When George Vanderbilt moved into Biltmore – the largest home in America at 178,000 square feet – one newspaper in 1899 wondered what the point was.
The goals of the country's richest during the Gilded Age, it said, seemed to be "devoting themselves to pleasure regardless of expense." But often they got the reverse: "Devotion to expense regardless of pleasure.
George didn't spend much time in the 250-room mansion which, by the time he died, had nearly bankrupted him.
Twenty years before Biltmore was constructed, the New York Daily Tribune wrote that "The Vanderbilt money is certainly bringing no happiness to its present claimants."
Money buys happiness in the same way drugs bring pleasure: Incredible if done right, dangerous if used to mask a weakness, and disastrous when no amount is enough.
The highest forms of wealth are measured differently.
A few stick out:
Five-year-old Franklin Roosevelt complained that his life was dictated by rules. So his mother gave him a day free of structure – he could do whatever he pleased. Sara Roosevelt wrote in her diary that day: "Quite of his own accord, he went contently back to his routine."

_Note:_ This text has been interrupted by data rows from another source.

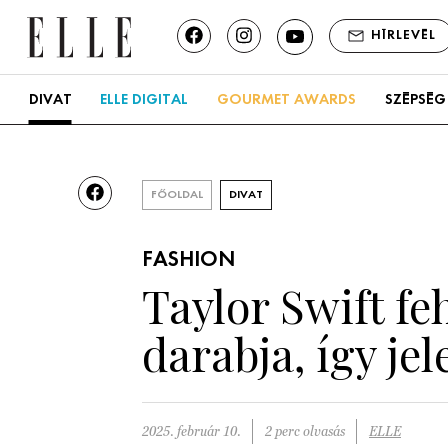
HÍRLEVÉL
DIVAT
ELLE DIGITAL
GOURMET AWARDS
SZÉPSÉG
FŐOLDAL
DIVAT
FASHION
Taylor Swift f
darabja, így j
2025. február 10.
2 perc olvasás
ELLE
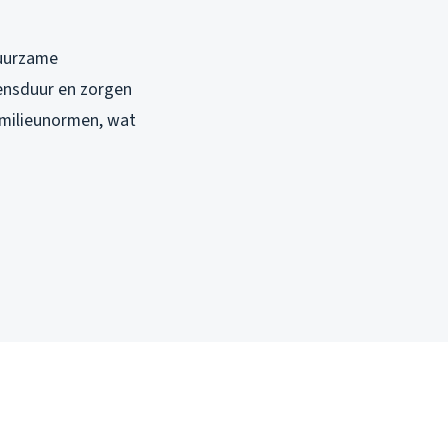
duurzame
vensduur en zorgen
 milieunormen, wat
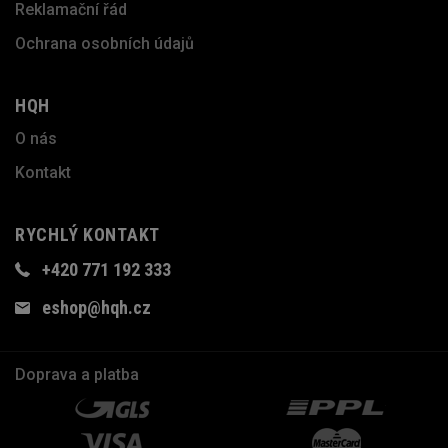
Reklamační řád
Ochrana osobních údajů
HQH
O nás
Kontakt
RYCHLÝ KONTAKT
+420 771 192 333
eshop@hqh.cz
Doprava a platba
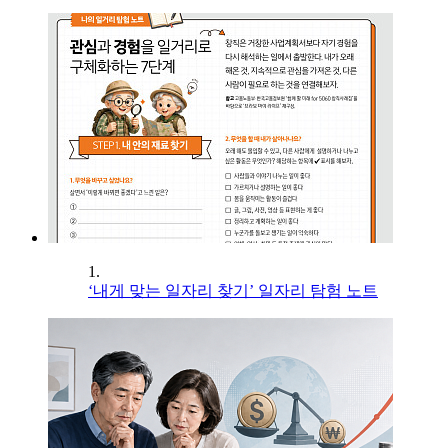
1.
‘내게 맞는 일자리 찾기’ 일자리 탐험 노트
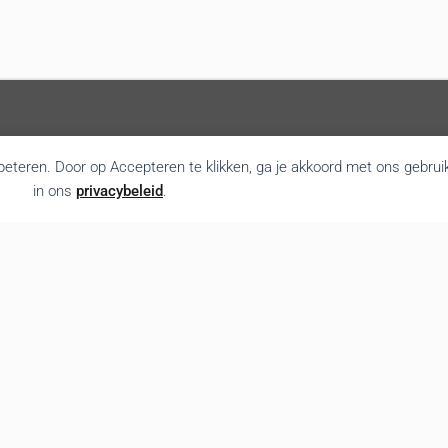
rbeteren. Door op Accepteren te klikken, ga je akkoord met ons gebrui
in ons
privacybeleid
.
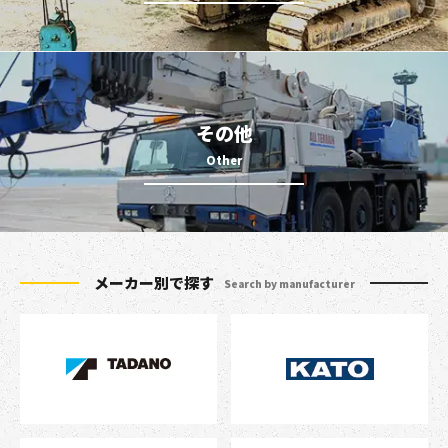
その他
メーカー別で探す
Search by manufacturer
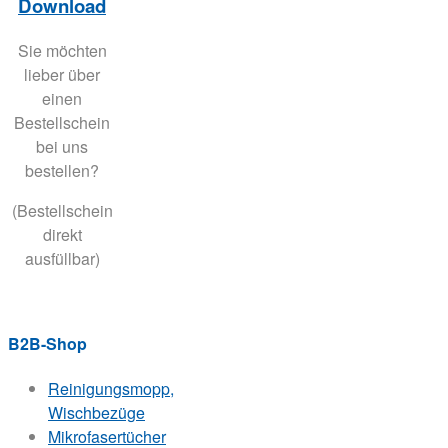
Download
Sie möchten
lieber über
einen
Bestellschein
bei uns
bestellen?
(Bestellschein
direkt
ausfüllbar)
B2B-Shop
Reinigungsmopp,
Wischbezüge
Mikrofasertücher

There's a difference between working hard because you want to and working hard because someone else told you you had to, and how to do it, and when to do it. Even if you're doing the same work, the independence of doing it on your own terms changes everything in the same way that sleeping in a tent is fun when you're camping but miserable when you're homeless.
To me, the highest form of wealth is controlling your time.
Wealth can lead to time independence, but it's never assured. It can be the opposite, as whatever created the wealth – whether a company or an inheritance – creates a claim on your time in equal proportion to its financial reward. A great number of CEOs fall into this category: They have an abundance of wealth and not a moment of free time or scheduling control even when it's desired, which is its own form of poverty.
Charlie Munger summed it up: "I did not intend to get rich. I just wanted to get independent." It's a wonderful goal, and harder to measure than net worth.
There's a scene in the documentary The Queen of Versailles when the son of a man whose ability to make money was exceeded only by his desire to spend it, causing a family fortune to shrivel near the edge of bankruptcy:
On my wedding day my father gave a speech, and he looked at my wife and he said, "You will never have anything to worry about in your life."
But now we worry every day.
A high form of wealth is avoiding that mess. And it isn't necessarily tied to how much money you have.
Keep two things in mind:
Desiring money beyond what you need to be happy is just an accounting hobby.
How much money people need to be happy is driven more by expectations than income.
A thing I've noticed over the years is that some of the wealthiest people think about money all the time – which is obvious, because it's causation. But it's an important observation because most people, despite aspiring to become one of the wealthiest, actually want something different: the ability to not have to think about money.
It's a different skill, but it's powerful when you make it work. A person whose expectations relative to income are calibrated so they don't even have to think about money has a higher form of wealth than someone with more money who's constantly thinking about making the numbers work.
This includes: Being able to say, "I don't know" when you don't know. Being able to speak critical truths about your industry without fear of retribution. The ability to make reasonable mistakes, and be open about them, without excessive worry. And not pretending to look busy to justify your salary.
There are high-paying careers that allow all those things. But there are so many that don't, and a lot of what people pass off as "hard work" and "grinding" is just finding ways to bury the truth. A job that lets you be open and honest pays a bonus that's hard to measure.